THE LAST ACTION HERO A film review by Anna G. McDougald Copyright 1995 Anna G. McDougald
When a theatre owner assures a film fan that there are far worse things than movies in this world, and that "Politicians are twice as bad as any of the rest"--you wonder just who he is really speaking for.
John McTiernan's LAST ACTION HERO seems, at times, a furious manifesto crafted specifically to answer official posturings on "movie violence." The roster of stars McTiernan has recruited for cameo appearances in this film would suggest his concerns are fairly widespread.
Unfortunately, it debuted at a time when the words ACTION and HERO, together, were as fondly received as a leper's warning-bell. (Just how the Tutsis, Yugoslavs and Khmer Rouge learned to commit the most awful outrages without help from Steven Segal remains a mystery!)
Danny Madigan (Austin O'Brien) is a young man any parent would happily claim. Neat, attentive, and properly respectful toward policemen and old folks, he finds cheerful solace in the campy "Jack Slater" movies, one of which his friend Nick (Robert Prosky) graciously premieres after presenting Danny him with a "magic ticket."
Danny is a Director's dream as well; corny dialogue and hokey effects don't bother him at all, if they're carried off with wit and style. As the the on-screen action starts to heats up, the ticket "activates" itself--and Danny is catapulted directly to his hero's side.
Unmoved by steadily escalating explosions, artillery barrages, and music blasts, Danny desperately tries to convince Jack Slater (Arnold Schwarzenegger, in a lovely bit of self-mockery) that this *is* after all, "just a movie." (It's amusing to note just who shows "real" intelligence here, and who has trouble with the concept!)
Before Danny can succeed in making Jack aware of the facts, the ticket activates itself again, this time in reverse, and expels the two into the "real" world as it falls into the hands of master-criminal Benedict (Charles Dance).
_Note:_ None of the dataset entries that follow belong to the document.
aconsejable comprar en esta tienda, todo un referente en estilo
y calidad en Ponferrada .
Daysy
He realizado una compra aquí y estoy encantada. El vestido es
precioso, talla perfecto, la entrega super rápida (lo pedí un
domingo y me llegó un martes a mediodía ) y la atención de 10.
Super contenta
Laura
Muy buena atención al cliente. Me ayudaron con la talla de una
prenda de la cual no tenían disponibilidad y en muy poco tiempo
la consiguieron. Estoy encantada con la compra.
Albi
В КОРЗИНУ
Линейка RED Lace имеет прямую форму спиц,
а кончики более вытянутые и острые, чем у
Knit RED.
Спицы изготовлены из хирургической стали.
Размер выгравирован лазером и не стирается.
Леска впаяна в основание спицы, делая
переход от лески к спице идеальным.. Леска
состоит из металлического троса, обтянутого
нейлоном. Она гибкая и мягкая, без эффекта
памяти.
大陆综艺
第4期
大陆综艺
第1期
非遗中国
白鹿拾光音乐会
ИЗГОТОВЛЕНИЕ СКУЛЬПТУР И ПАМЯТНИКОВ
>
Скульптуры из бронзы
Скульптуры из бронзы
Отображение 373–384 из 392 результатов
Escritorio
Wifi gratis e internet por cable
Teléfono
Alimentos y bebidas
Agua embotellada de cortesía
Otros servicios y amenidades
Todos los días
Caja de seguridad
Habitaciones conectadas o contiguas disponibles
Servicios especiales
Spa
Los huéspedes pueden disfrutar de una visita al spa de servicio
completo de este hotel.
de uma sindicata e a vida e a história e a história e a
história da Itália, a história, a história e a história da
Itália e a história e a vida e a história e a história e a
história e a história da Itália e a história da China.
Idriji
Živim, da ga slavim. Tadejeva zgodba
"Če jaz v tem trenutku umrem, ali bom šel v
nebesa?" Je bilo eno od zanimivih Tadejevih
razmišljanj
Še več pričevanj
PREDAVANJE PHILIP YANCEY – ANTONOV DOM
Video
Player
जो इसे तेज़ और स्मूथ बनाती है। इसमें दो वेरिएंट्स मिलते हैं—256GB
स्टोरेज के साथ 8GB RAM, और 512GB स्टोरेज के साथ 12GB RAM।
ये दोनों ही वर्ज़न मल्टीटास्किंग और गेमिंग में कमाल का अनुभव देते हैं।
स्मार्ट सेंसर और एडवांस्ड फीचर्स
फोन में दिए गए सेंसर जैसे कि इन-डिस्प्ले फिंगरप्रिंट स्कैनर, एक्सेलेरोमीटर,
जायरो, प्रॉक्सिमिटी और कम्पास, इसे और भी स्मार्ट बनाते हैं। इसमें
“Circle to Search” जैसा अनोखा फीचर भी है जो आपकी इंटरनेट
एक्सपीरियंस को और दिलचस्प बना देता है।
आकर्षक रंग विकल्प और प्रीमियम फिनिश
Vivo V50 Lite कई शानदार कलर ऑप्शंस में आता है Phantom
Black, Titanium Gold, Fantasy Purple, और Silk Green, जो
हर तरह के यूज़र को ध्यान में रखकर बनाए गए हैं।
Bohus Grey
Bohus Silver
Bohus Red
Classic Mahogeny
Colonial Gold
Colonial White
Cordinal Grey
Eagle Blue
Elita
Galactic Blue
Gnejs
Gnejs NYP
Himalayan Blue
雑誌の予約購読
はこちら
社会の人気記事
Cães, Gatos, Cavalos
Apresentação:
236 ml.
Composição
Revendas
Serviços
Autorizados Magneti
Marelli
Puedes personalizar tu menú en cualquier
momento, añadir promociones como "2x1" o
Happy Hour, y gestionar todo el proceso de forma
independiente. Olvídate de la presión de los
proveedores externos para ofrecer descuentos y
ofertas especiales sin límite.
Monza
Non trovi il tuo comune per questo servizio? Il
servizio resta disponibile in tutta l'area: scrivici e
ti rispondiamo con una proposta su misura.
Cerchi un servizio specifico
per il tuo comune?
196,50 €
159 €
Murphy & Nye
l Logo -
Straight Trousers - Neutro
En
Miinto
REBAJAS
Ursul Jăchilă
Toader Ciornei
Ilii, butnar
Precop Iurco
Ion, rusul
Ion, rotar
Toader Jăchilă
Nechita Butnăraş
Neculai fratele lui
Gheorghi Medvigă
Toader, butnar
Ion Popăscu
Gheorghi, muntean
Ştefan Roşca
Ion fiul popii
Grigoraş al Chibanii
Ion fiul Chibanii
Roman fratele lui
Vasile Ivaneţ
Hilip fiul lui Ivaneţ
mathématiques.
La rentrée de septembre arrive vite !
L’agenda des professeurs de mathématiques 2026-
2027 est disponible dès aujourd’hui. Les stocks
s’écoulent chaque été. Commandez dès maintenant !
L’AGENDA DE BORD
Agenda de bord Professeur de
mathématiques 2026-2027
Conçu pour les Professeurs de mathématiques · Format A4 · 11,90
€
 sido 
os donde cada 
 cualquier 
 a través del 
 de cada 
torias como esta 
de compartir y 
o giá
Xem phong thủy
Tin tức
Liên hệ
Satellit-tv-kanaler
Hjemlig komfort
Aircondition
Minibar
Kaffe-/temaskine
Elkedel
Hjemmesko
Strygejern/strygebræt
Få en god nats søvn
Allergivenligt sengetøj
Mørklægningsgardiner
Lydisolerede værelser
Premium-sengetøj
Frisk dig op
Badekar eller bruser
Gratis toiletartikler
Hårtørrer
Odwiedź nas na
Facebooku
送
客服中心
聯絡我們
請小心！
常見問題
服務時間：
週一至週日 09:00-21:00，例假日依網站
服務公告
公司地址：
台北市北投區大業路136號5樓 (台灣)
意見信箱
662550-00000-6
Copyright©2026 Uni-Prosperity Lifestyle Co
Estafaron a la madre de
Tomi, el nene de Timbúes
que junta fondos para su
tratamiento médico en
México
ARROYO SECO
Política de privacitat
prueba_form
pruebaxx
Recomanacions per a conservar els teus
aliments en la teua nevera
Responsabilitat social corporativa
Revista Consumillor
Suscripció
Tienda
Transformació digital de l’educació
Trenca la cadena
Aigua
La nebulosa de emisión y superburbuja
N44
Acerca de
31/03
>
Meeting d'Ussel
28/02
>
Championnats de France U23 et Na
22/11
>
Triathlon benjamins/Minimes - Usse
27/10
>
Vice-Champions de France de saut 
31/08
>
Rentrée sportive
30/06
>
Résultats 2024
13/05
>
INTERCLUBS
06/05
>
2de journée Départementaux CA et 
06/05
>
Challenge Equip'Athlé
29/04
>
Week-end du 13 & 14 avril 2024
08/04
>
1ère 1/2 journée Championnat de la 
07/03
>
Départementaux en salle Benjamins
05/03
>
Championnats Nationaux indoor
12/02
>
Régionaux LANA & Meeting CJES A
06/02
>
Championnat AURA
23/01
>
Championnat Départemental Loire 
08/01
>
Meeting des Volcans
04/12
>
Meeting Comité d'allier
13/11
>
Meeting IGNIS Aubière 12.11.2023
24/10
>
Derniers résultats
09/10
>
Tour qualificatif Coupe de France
We are battered by what approaches cinematic overkill as Jack finds himself facing his old Nemesis (made corporeal as well with Benedict's help), and Danny frantically searches Nick's theatre for the other half of the ticket. Only by reclaiming it can Danny prevent the unleashing of even nastier monsters and assure Jack passage back to a world where the worst of wound is simply an inconvenience.
Was there a conspiracy in place to discredit this film, and its Director, from the very start? Granted, LAST ACTION HERO has plenty of flaws--length, and excessive self-reference being merely two. But what it says about movies of this genre must strike certain people as being totally unacceptable.
The notion that children can be quite capable of sorting fact from fantasy, that our fictional heros may be the only ones who never let us down, and that every movie ticket is "magic" in that it grants us access to worlds we could never otherwise visit, where we may view Evil in any number of guises while retaining the power to leave it exactly where it is--these, to some, are truly "dangerous" ideas.
Perhaps McTiernan tried a little too hard to make his point. Perhaps he let his penchant for irony at times get the upper hand. But if this is failure, it counts as a noble one. For, how else can you even begin to argue with people who won't believe it's "just a movie"?